APPLY WHAT YOU READ:
1. Could you transcribe the birthday bike passage starting with "Our son is a" and going on through "not worth it."?
2. What does the birthday bike passage say, summed up in two sentences?
3. Can you take the birthday bike passage further from where it stops?

READING TEXT:
--
Our son is a fucking idiot though. But one out of two isn’t bad.
Today we took her to buy her first bike for her birthday. Last night she’d asked for a car - I think she meant a toy one that she could sit in, but she seemed to have specific ideas of driving away from home in the rain, so maybe not. But it brought home the hard truth that every step she makes takes her a little further along the path to independence and makes us ever less necessary.
But I am trying to stay in the moment and enjoy her company rather than fret about the time when she will leave me.
She whizzed around the shop floor on the Frozen bike that she had selected, wearing her Frozen helmet, whilst I wished we could be frozen in time and be here forever. But I understand the nature of time. And stopping it is not only a real pain, but also messes up so many other things that it’s probably not worth it.
How was I even a person without these tiny idiots to hang around with?
--
SOURCE DATA:
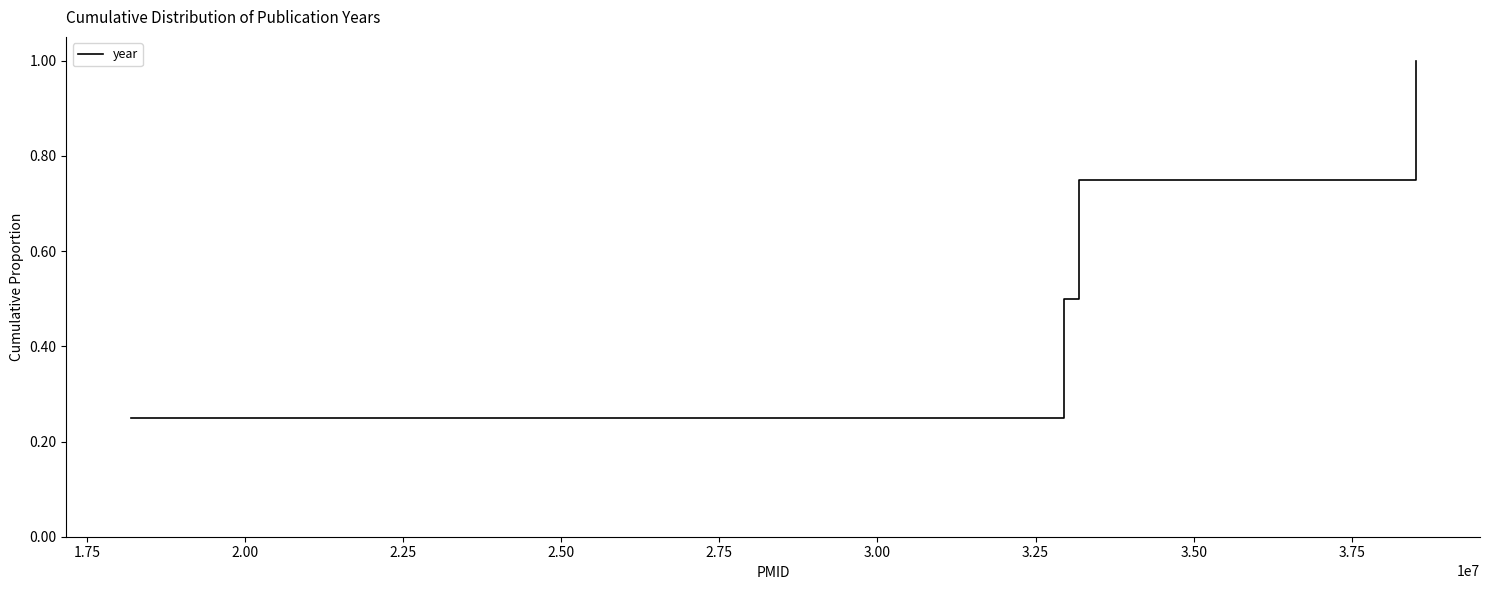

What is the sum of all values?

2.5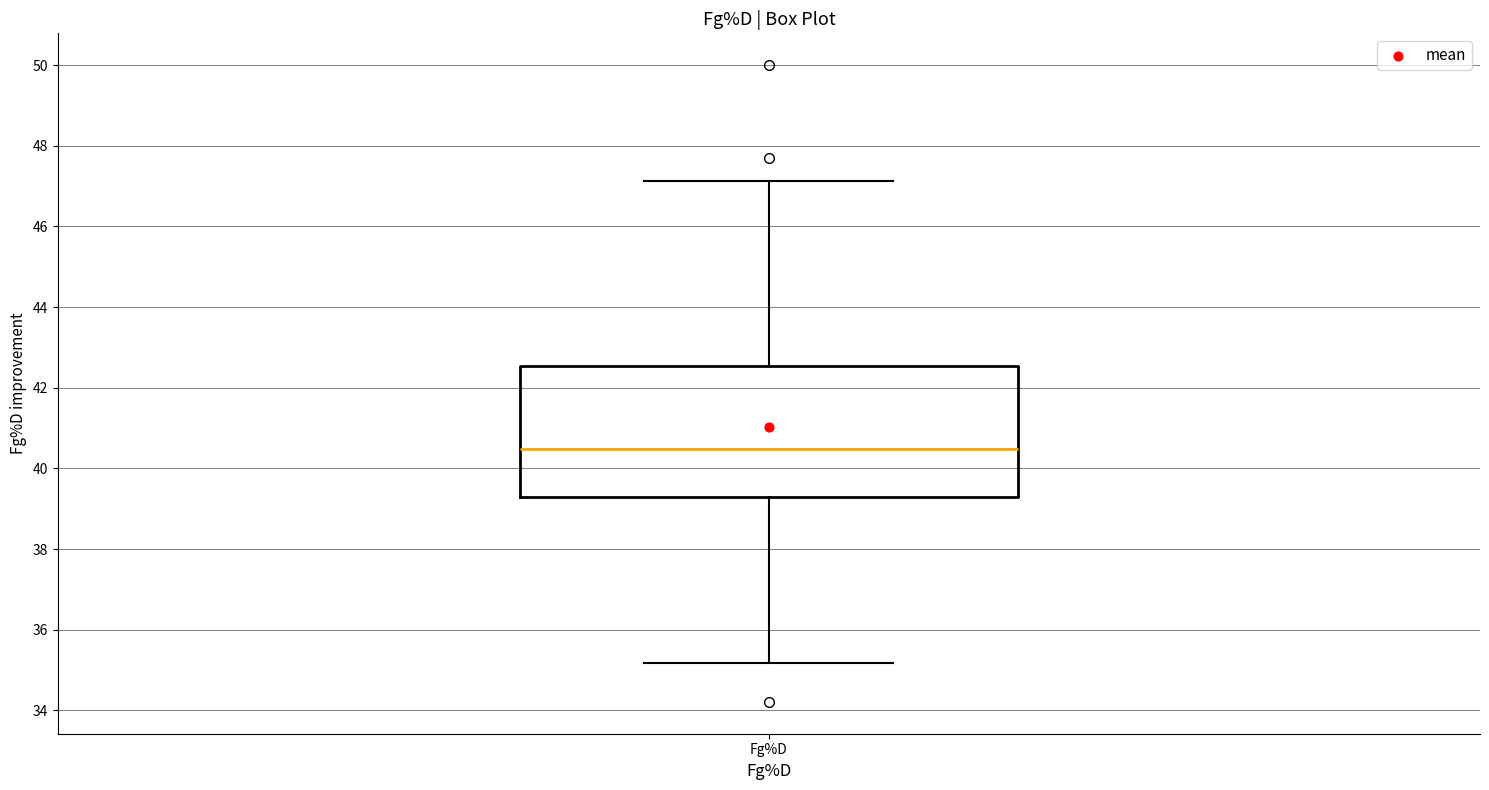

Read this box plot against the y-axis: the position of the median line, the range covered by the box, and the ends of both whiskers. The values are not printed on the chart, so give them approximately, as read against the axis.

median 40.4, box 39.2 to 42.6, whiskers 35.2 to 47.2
--
OUTPUTS FOR THE TASKS:
1.
Our son is a fucking idiot though. But one out of two isn’t bad.
Today we took her to buy her first bike for her birthday. Last night she’d asked for a car - I think she meant a toy one that she could sit in, but she seemed to have specific ideas of driving away from home in the rain, so maybe not. But it brought home the hard truth that every step she makes takes her a little further along the path to independence and makes us ever less necessary.
But I am trying to stay in the moment and enjoy her company rather than fret about the time when she will leave me.
She whizzed around the shop floor on the Frozen bike that she had selected, wearing her Frozen helmet, whilst I wished we could be frozen in time and be here forever. But I understand the nature of time. And stopping it is not only a real pain, but also messes up so many other things that it’s probably not worth it.

2. The writer's family took the daughter to buy her first bike for her birthday, and her request for a car the night before brought home that each step she takes leads her toward independence. As she rode her Frozen bike around the shop in her Frozen helmet, the writer wished they could be frozen in time but is trying to enjoy her company instead of fretting about when she will leave.

3.
Time is of course flying by, but that’s its nature. When I lived in my flat in Balham, every time I bought the Sunday papers and looked at the Culture section of the Sunday Times, I would marvel at how quickly the week had gone. It didn’t seem like seven days since I’d last looked at the Culture section and thought about how quickly the previous seven days had gone. There’s been over a thousand Culture sections since then. I don’t even get the Sunday Times any more because I don’t live in the 20th Century and yet still I think about those 1990s Culture sections and how many Culture sections have gone by. How many more Culture sections do I have in me? Will I outlast the Culture section or will it outlast me?
Imagine if I’d bought all 1000 Culture sections and put them in a pile. I could have won the Turner Prize. I can’t believe I haven’t won it for my other art already. Ian Turner is a fucking dick.
Anyway my little girl is starting the long bike ride away from me, yet somehow it was still a joyous thing to see her pedalling around. She’s only a couple of hundred Culture sections old. Hopefully she will outlive newspapers all together. But most of us might do that.
I listened to a lot of Jon Ronson podcasts ahead of tomorrow’s RHLSTP and they are just brilliant.
Do check out his work. It’s astonishingly clever, witty and humane. Can’t wait to chat with him again.